## TASK GOAL
Copy the records word for word, omitting all pictures.

━━━━━ MATERIAL SHOWN

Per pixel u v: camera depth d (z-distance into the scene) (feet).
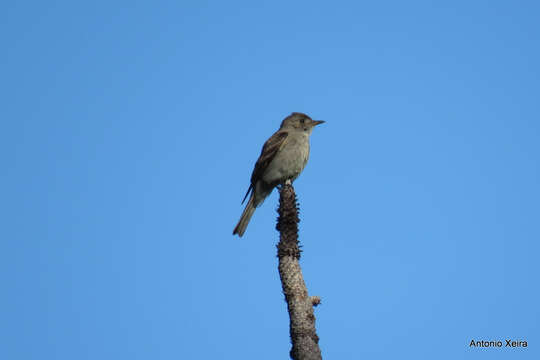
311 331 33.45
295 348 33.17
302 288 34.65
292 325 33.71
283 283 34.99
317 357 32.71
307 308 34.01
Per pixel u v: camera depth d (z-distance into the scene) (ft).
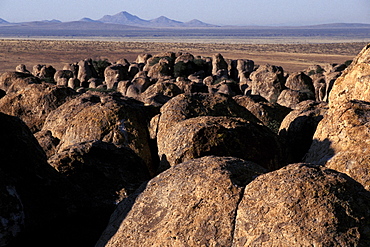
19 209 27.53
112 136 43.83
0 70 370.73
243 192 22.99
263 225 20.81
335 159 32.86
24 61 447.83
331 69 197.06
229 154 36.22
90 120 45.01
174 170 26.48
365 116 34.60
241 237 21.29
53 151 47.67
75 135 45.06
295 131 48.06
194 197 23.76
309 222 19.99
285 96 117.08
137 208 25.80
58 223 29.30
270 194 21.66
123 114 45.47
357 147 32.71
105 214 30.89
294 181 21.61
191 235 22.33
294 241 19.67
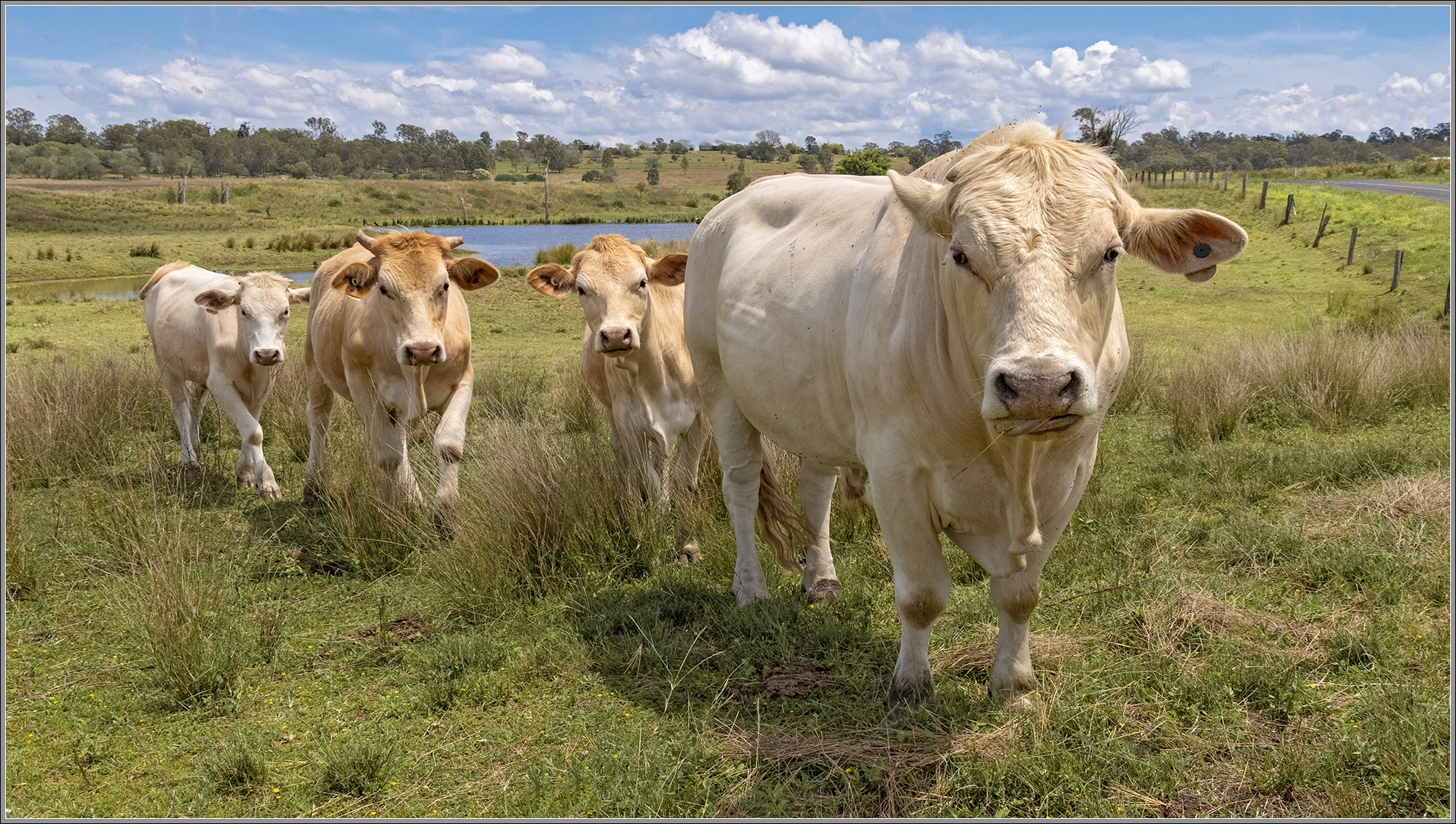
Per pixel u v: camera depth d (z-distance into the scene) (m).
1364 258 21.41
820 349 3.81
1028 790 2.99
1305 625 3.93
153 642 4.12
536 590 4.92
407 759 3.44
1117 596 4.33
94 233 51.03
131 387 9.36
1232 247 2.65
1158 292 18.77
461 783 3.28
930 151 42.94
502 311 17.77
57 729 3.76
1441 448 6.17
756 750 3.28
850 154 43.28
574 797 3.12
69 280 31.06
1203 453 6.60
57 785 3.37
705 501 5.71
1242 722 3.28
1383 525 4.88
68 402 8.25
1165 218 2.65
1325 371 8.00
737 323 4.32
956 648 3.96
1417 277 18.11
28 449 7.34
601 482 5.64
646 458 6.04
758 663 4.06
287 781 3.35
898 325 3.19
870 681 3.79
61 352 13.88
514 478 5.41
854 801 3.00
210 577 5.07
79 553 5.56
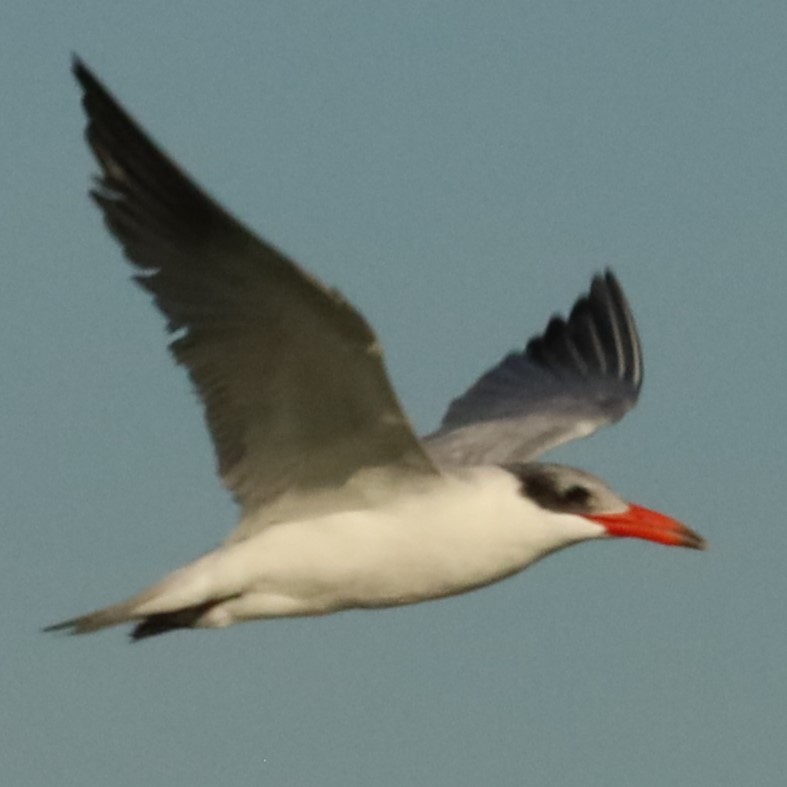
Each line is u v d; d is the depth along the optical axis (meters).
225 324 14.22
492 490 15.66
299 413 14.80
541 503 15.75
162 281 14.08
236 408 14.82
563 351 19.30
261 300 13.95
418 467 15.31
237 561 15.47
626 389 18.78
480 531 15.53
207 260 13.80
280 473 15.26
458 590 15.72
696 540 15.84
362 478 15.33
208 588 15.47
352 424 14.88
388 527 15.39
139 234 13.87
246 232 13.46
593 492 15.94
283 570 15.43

━━━━━━━━━━

## TASK SOLUTION
Per pixel u v: camera depth d (z-distance into the scene) (feet).
311 331 33.45
295 348 33.17
302 288 34.65
292 325 33.71
283 283 34.99
317 357 32.71
307 308 34.01
Per pixel u v: camera depth d (z-distance into the scene) (ft).
19 209 27.53
112 136 43.83
0 70 370.73
243 192 22.99
263 225 20.81
335 159 32.86
24 61 447.83
331 69 197.06
229 154 36.22
90 120 45.01
174 170 26.48
365 116 34.60
241 237 21.29
53 151 47.67
75 135 45.06
295 131 48.06
194 197 23.76
309 222 19.99
285 96 117.08
137 208 25.80
58 223 29.30
270 194 21.66
123 114 45.47
357 147 32.71
105 214 30.89
294 181 21.61
191 235 22.33
294 241 19.67
Per pixel u v: camera depth d (z-distance into the scene) (m).
1364 258 21.41
820 349 3.81
1028 790 2.99
1305 625 3.93
153 642 4.12
536 590 4.92
407 759 3.44
1117 596 4.33
94 233 51.03
131 387 9.36
1232 247 2.65
1158 292 18.77
461 783 3.28
930 151 42.94
502 311 17.77
57 729 3.76
1441 448 6.17
756 750 3.28
850 154 43.28
574 797 3.12
69 280 31.06
1203 453 6.60
57 785 3.37
705 501 5.71
1242 722 3.28
1383 525 4.88
68 402 8.25
1165 218 2.65
1325 371 8.00
737 323 4.32
956 648 3.96
1417 277 18.11
28 449 7.34
601 482 5.64
646 458 6.04
758 663 4.06
287 781 3.35
898 325 3.19
870 681 3.79
61 352 13.88
514 478 5.41
854 801 3.00
210 577 5.07
79 553 5.56
Each line is u v d; d is the depth along the optical axis (meters).
225 324 14.22
492 490 15.66
299 413 14.80
541 503 15.75
162 281 14.08
236 408 14.82
563 351 19.30
261 300 13.95
418 467 15.31
237 561 15.47
626 389 18.78
480 531 15.53
207 260 13.80
280 473 15.26
458 590 15.72
696 540 15.84
362 478 15.33
208 588 15.47
352 424 14.88
388 527 15.39
139 234 13.87
246 232 13.46
593 492 15.94
283 570 15.43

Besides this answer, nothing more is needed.